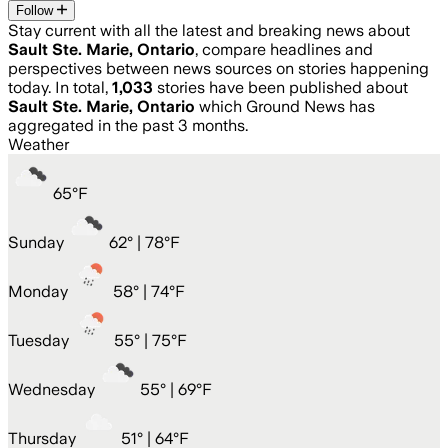
Follow
Stay current with all the latest and breaking news about
Sault Ste. Marie, Ontario
, compare headlines and
perspectives between news sources on stories happening
today. In total,
1,033
stories have been published about
Sault Ste. Marie, Ontario
which Ground News has
aggregated in the past 3 months.
Weather
65
°
F
Sunday
62
° |
78°F
Monday
58
° |
74°F
Tuesday
55
° |
75°F
Wednesday
55
° |
69°F
Thursday
51
° |
64°F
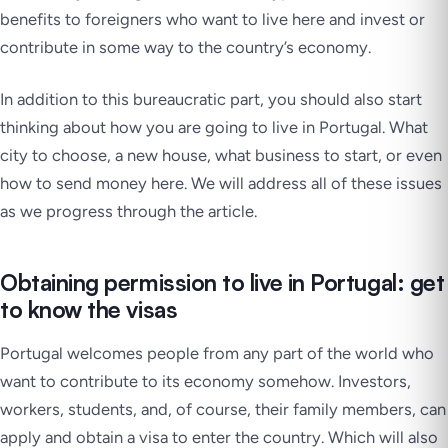
benefits to foreigners who want to live here and invest or
contribute in some way to the country’s economy.
In addition to this bureaucratic part, you should also start
thinking about how you are going to live in Portugal. What
city to choose, a new house, what business to start, or even
how to send money here. We will address all of these issues
as we progress through the article.
Obtaining permission to live in Portugal: get
to know the visas
Portugal welcomes people from any part of the world who
want to contribute to its economy somehow. Investors,
workers, students, and, of course, their family members, can
apply and obtain a visa to enter the country. Which will also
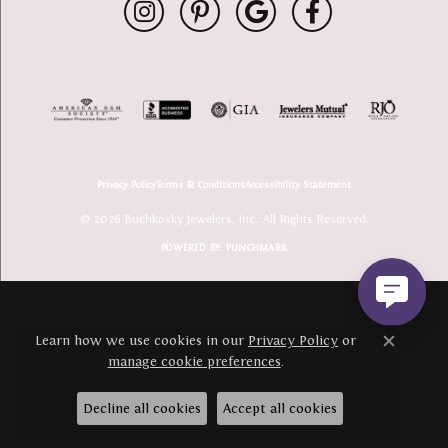
Privacy Policy
Terms & Conditions
Accessibility Statement
© 2026 Buchkosky Jewelers, Inc.. All Rights Reserved.
POWERED BY:
PUNCHMARK
Learn how we use cookies in our
Privacy Policy
or
Close c
manage cookie preferences
.
Decline all cookies
Accept all cookies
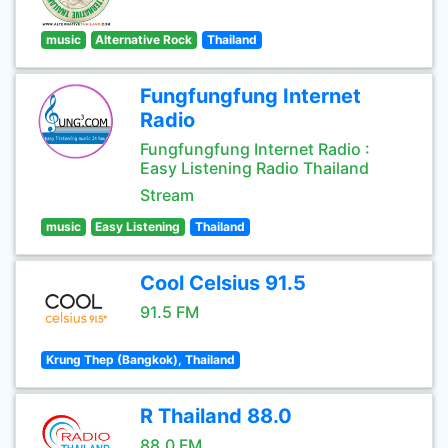
music
Alternative Rock
Thailand
Fungfungfung Internet
Radio
Fungfungfung Internet Radio :
Easy Listening Radio Thailand
Stream
music
Easy Listening
Thailand
Cool Celsius 91.5
91.5 FM
Krung Thep (Bangkok), Thailand
R Thailand 88.0
88.0 FM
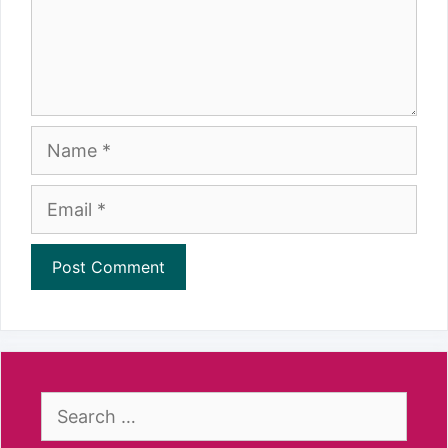
Name
Email
Search
for:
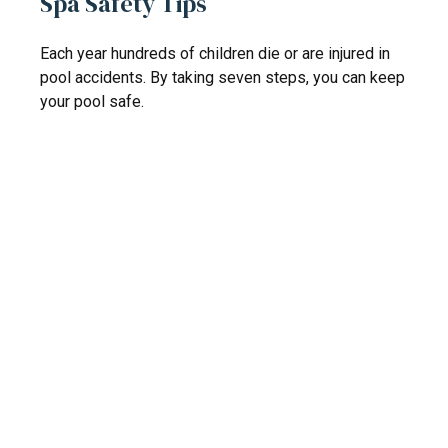
Spa Safety Tips
Each year hundreds of children die or are injured in
pool accidents. By taking seven steps, you can keep
your pool safe.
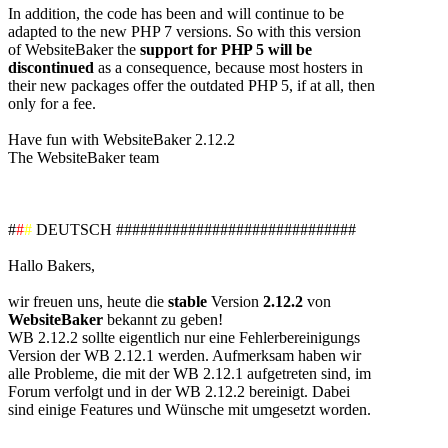
In addition, the code has been and will continue to be
adapted to the new PHP 7 versions. So with this version
of WebsiteBaker the
support for PHP 5 will be
discontinued
as a consequence, because most hosters in
their new packages offer the outdated PHP 5, if at all, then
only for a fee.
Have fun with WebsiteBaker 2.12.2
The WebsiteBaker team
#
#
#
DEUTSCH ##############################
Hallo Bakers,
wir freuen uns, heute die
stable
Version
2.12.2
von
WebsiteBaker
bekannt zu geben!
WB 2.12.2 sollte eigentlich nur eine Fehlerbereinigungs
Version der WB 2.12.1 werden. Aufmerksam haben wir
alle Probleme, die mit der WB 2.12.1 aufgetreten sind, im
Forum verfolgt und in der WB 2.12.2 bereinigt. Dabei
sind einige Features und Wünsche mit umgesetzt worden.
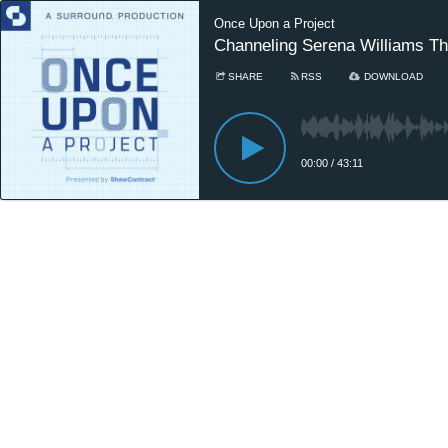
Once Upon a Project
Channeling Serena Williams Th
SHARE
RSS
DOWNLOAD
00:00
/
43:11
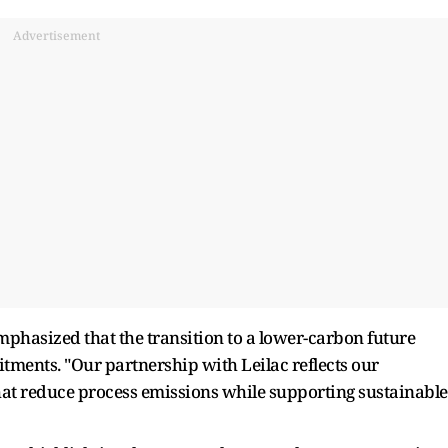
Advertisement
phasized that the transition to a lower-carbon future
tments. "Our partnership with Leilac reflects our
hat reduce process emissions while supporting sustainable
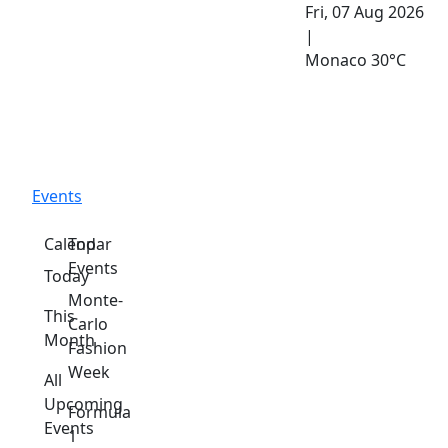
Fri, 07 Aug 2026
|
Monaco
30°C
Events
Calendar
Top
Events
Today
Monte-
This
Carlo
Month
Fashion
Week
All
Upcoming
Formula
Events
1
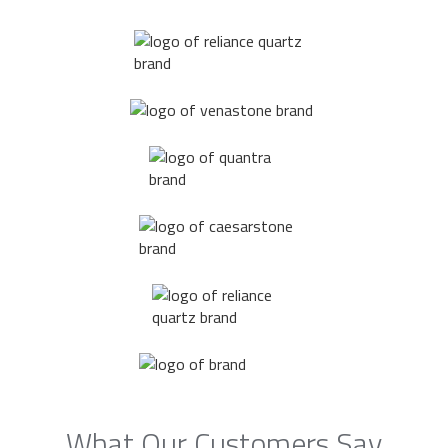
What Our Customers Say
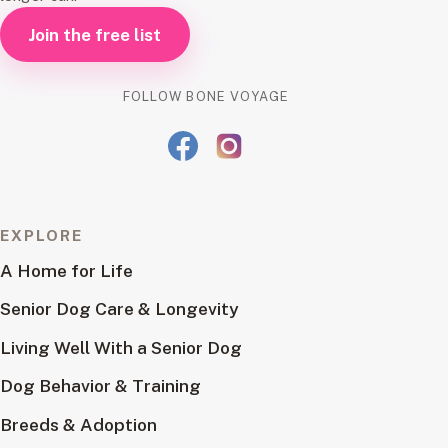
Join the free list
FOLLOW BONE VOYAGE
EXPLORE
A Home for Life
Senior Dog Care & Longevity
Living Well With a Senior Dog
Dog Behavior & Training
Breeds & Adoption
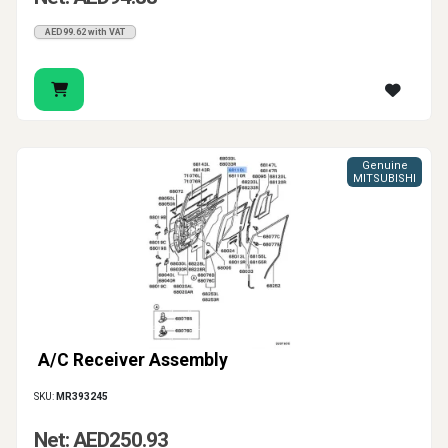
AED99.62 with VAT
Genuine
MITSUBISHI
A/C Receiver Assembly
SKU:
MR393245
Net: AED250.93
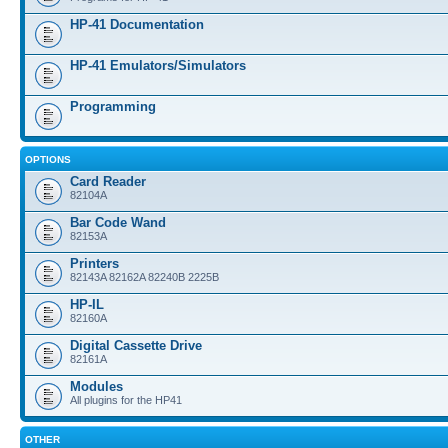
HP-41 Documentation
HP-41 Emulators/Simulators
Programming
OPTIONS
Card Reader
82104A
Bar Code Wand
82153A
Printers
82143A 82162A 82240B 2225B
HP-IL
82160A
Digital Cassette Drive
82161A
Modules
All plugins for the HP41
OTHER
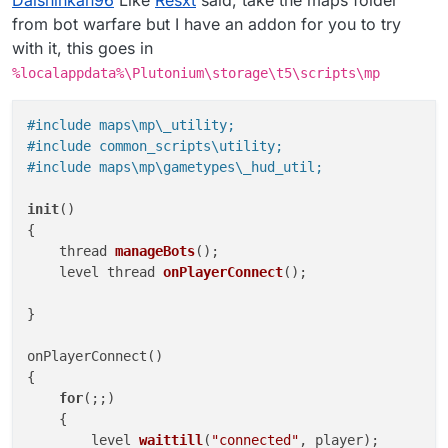
Daishinkan96
Like
Resxt
said, take the maps folder
appears in my server but nothing works.
I have tried this :
from bot warfare but I have an addon for you to try
with it, this goes in
seta scr_bot_difficulty "normal"
%localappdata%\Plutonium\storage\t5\scripts\mp
seta scr_bots_managed_all "19"
seta scr_bots_managed_spawn "19"
and this :
#include maps\mp\_utility;
set scr_bot_difficulty "normal"
#include common_scripts\utility;
set scr_bots_managed_all "19"
#include maps\mp\gametypes\_hud_util;
set scr_bots_managed_spawn "19"
Can i have some help please ? Thanks a lot.
init
()

{

thread 
manageBots
()
;

level thread 
onPlayerConnect
()
;

}

onPlayerConnect()

{

for
(;;)

    {

level 
waittill
(
"connected"
, player
)
;
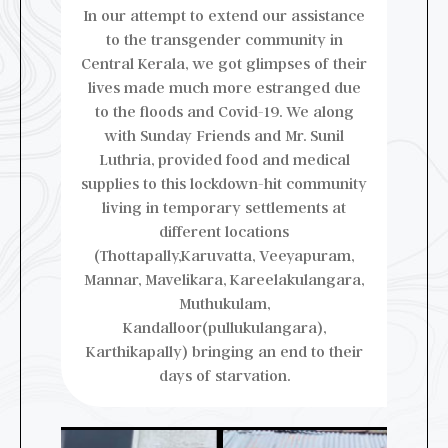
In our attempt to extend our assistance
to the transgender community in
Central Kerala, we got glimpses of their
lives made much more estranged due
to the floods and Covid-19. We along
with Sunday Friends and Mr. Sunil
Luthria, provided food and medical
supplies to this lockdown-hit community
living in temporary settlements at
different locations
(Thottapally,Karuvatta, Veeyapuram,
Mannar, Mavelikara, Kareelakulangara,
Muthukulam,
Kandalloor(pullukulangara),
Karthikapally) bringing an end to their
days of starvation.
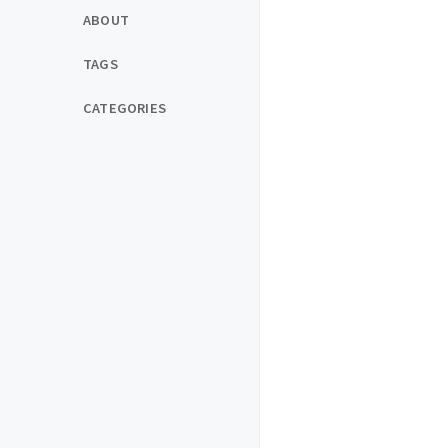
ABOUT
TAGS
CATEGORIES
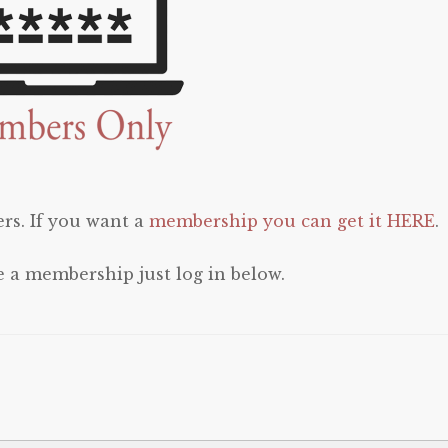
rs. If you want a
membership you can get it HERE
.
e a membership just log in below.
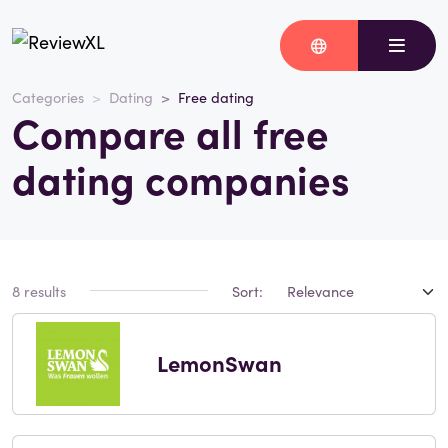
Categories
Dating
Free dating
Compare all free
dating companies
8 results
Sort:
LemonSwan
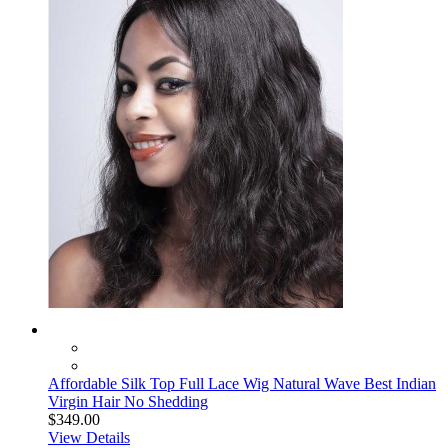
Affordable Silk Top Full Lace Wig Natural Wave Best Indian
Virgin Hair No Shedding
$349.00
View Details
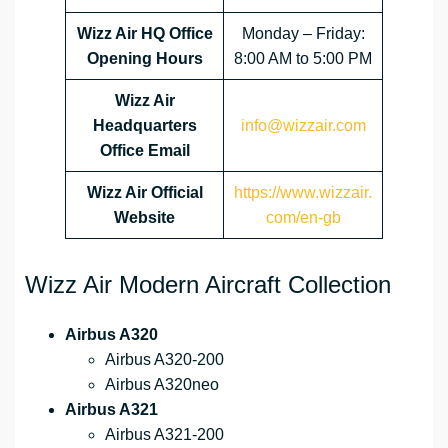
Wizz Air HQ Office
Monday – Friday:
Opening Hours
8:00 AM to 5:00 PM
Wizz Air
Headquarters
info@wizzair.com
Office Email
Wizz Air
Official
https://www.wizzair.
Website
com/en-gb
Wizz Air Modern Aircraft Collection
Airbus A320
Airbus A320-200
Airbus A320neo
Airbus A321
Airbus A321-200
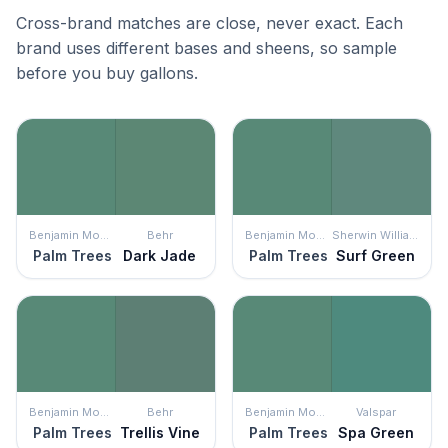
Cross-brand matches are close, never exact. Each
brand uses different bases and sheens, so sample
before you buy gallons.
Benjamin Moore
Behr
Benjamin Moore
Sherwin Williams
Palm Trees
Dark Jade
Palm Trees
Surf Green
Benjamin Moore
Behr
Benjamin Moore
Valspar
Palm Trees
Trellis Vine
Palm Trees
Spa Green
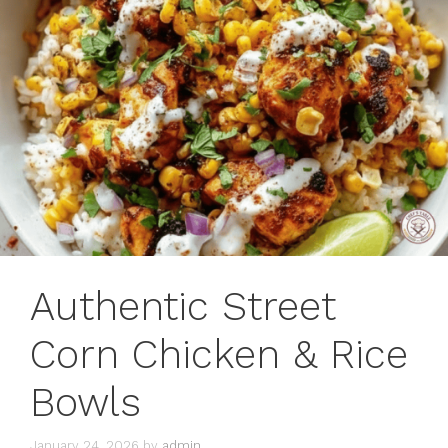
Authentic Street
Corn Chicken & Rice
Bowls
January 24, 2026
by
admin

☆ ☆ ☆ ☆

DIRECTIVE: Without the pictures, reproduce every line of the records above exactly.

SOLUTION TO THIS TASK:
Follow
Stay current with all the latest and breaking news about
Sault Ste. Marie, Ontario
, compare headlines and
perspectives between news sources on stories happening
today. In total,
1,033
stories have been published about
Sault Ste. Marie, Ontario
which Ground News has
aggregated in the past 3 months.
Weather
65
°
F
Sunday
62
° |
78°F
Monday
58
° |
74°F
Tuesday
55
° |
75°F
Wednesday
55
° |
69°F
Thursday
51
° |
64°F
benefits to foreigners who want to live here and invest or
contribute in some way to the country’s economy.
In addition to this bureaucratic part, you should also start
thinking about how you are going to live in Portugal. What
city to choose, a new house, what business to start, or even
how to send money here. We will address all of these issues
as we progress through the article.
Obtaining permission to live in Portugal: get
to know the visas
Portugal welcomes people from any part of the world who
want to contribute to its economy somehow. Investors,
workers, students, and, of course, their family members, can
apply and obtain a visa to enter the country. Which will also
Privacy Policy
Terms & Conditions
Accessibility Statement
© 2026 Buchkosky Jewelers, Inc.. All Rights Reserved.
POWERED BY:
PUNCHMARK
Learn how we use cookies in our
Privacy Policy
or
Close c
manage cookie preferences
.
Decline all cookies
Accept all cookies
music
Alternative Rock
Thailand
Fungfungfung Internet
Radio
Fungfungfung Internet Radio :
Easy Listening Radio Thailand
Stream
music
Easy Listening
Thailand
Cool Celsius 91.5
91.5 FM
Krung Thep (Bangkok), Thailand
R Thailand 88.0
88.0 FM
Name
Email
Search
for:
Spa Safety Tips
Each year hundreds of children die or are injured in
pool accidents. By taking seven steps, you can keep
your pool safe.
In addition, the code has been and will continue to be
adapted to the new PHP 7 versions. So with this version
of WebsiteBaker the
support for PHP 5 will be
discontinued
as a consequence, because most hosters in
their new packages offer the outdated PHP 5, if at all, then
only for a fee.
Have fun with WebsiteBaker 2.12.2
The WebsiteBaker team
#
#
#
DEUTSCH ##############################
Hallo Bakers,
wir freuen uns, heute die
stable
Version
2.12.2
von
WebsiteBaker
bekannt zu geben!
WB 2.12.2 sollte eigentlich nur eine Fehlerbereinigungs
Version der WB 2.12.1 werden. Aufmerksam haben wir
alle Probleme, die mit der WB 2.12.1 aufgetreten sind, im
Forum verfolgt und in der WB 2.12.2 bereinigt. Dabei
sind einige Features und Wünsche mit umgesetzt worden.
Once Upon a Project
Channeling Serena Williams Th
SHARE
RSS
DOWNLOAD
00:00
/
43:11
Advertisement
phasized that the transition to a lower-carbon future
tments. "Our partnership with Leilac reflects our
hat reduce process emissions while supporting sustainable
Fri, 07 Aug 2026
|
Monaco
30°C
Events
Calendar
Top
Events
Today
Monte-
This
Carlo
Month
Fashion
Week
All
Upcoming
Formula
Events
1
What Our Customers Say
Join the free list
FOLLOW BONE VOYAGE
EXPLORE
A Home for Life
Senior Dog Care & Longevity
Living Well With a Senior Dog
Dog Behavior & Training
Breeds & Adoption
AED99.62 with VAT
Genuine
MITSUBISHI
A/C Receiver Assembly
SKU:
MR393245
Net: AED250.93
HP-41 Documentation
HP-41 Emulators/Simulators
Programming
OPTIONS
Card Reader
82104A
Bar Code Wand
82153A
Printers
82143A 82162A 82240B 2225B
HP-IL
82160A
Digital Cassette Drive
82161A
Modules
All plugins for the HP41
OTHER
Daishinkan96
Like
Resxt
said, take the maps folder
appears in my server but nothing works.
I have tried this :
from bot warfare but I have an addon for you to try
with it, this goes in
seta scr_bot_difficulty "normal"
%localappdata%\Plutonium\storage\t5\scripts\mp
seta scr_bots_managed_all "19"
seta scr_bots_managed_spawn "19"
and this :
#include maps\mp\_utility;
set scr_bot_difficulty "normal"
#include common_scripts\utility;
set scr_bots_managed_all "19"
#include maps\mp\gametypes\_hud_util;
set scr_bots_managed_spawn "19"
Can i have some help please ? Thanks a lot.
init
()

{

thread 
manageBots
()
;

level thread 
onPlayerConnect
()
;

}

onPlayerConnect()

{

for
(;;)

    {

level 
waittill
(
"connected"
, player
)
;
In our attempt to extend our assistance
to the transgender community in
Central Kerala, we got glimpses of their
lives made much more estranged due
to the floods and Covid-19. We along
with Sunday Friends and Mr. Sunil
Luthria, provided food and medical
supplies to this lockdown-hit community
living in temporary settlements at
different locations
(Thottapally,Karuvatta, Veeyapuram,
Mannar, Mavelikara, Kareelakulangara,
Muthukulam,
Kandalloor(pullukulangara),
Karthikapally) bringing an end to their
days of starvation.
ABOUT
TAGS
CATEGORIES
rs. If you want a
membership you can get it HERE
.
e a membership just log in below.
Categories
Dating
Free dating
Compare all free
dating companies
8 results
Sort:
LemonSwan
Affordable Silk Top Full Lace Wig Natural Wave Best Indian
Virgin Hair No Shedding
$349.00
View Details
Wizz Air HQ Office
Monday – Friday:
Opening Hours
8:00 AM to 5:00 PM
Wizz Air
Headquarters
info@wizzair.com
Office Email
Wizz Air
Official
https://www.wizzair.
Website
com/en-gb
Wizz Air Modern Aircraft Collection
Airbus A320
Airbus A320-200
Airbus A320neo
Airbus A321
Airbus A321-200
Cross-brand matches are close, never exact. Each
brand uses different bases and sheens, so sample
before you buy gallons.
Benjamin Moore
Behr
Benjamin Moore
Sherwin Williams
Palm Trees
Dark Jade
Palm Trees
Surf Green
Benjamin Moore
Behr
Benjamin Moore
Valspar
Palm Trees
Trellis Vine
Palm Trees
Spa Green
Authentic Street
Corn Chicken & Rice
Bowls
January 24, 2026
by
admin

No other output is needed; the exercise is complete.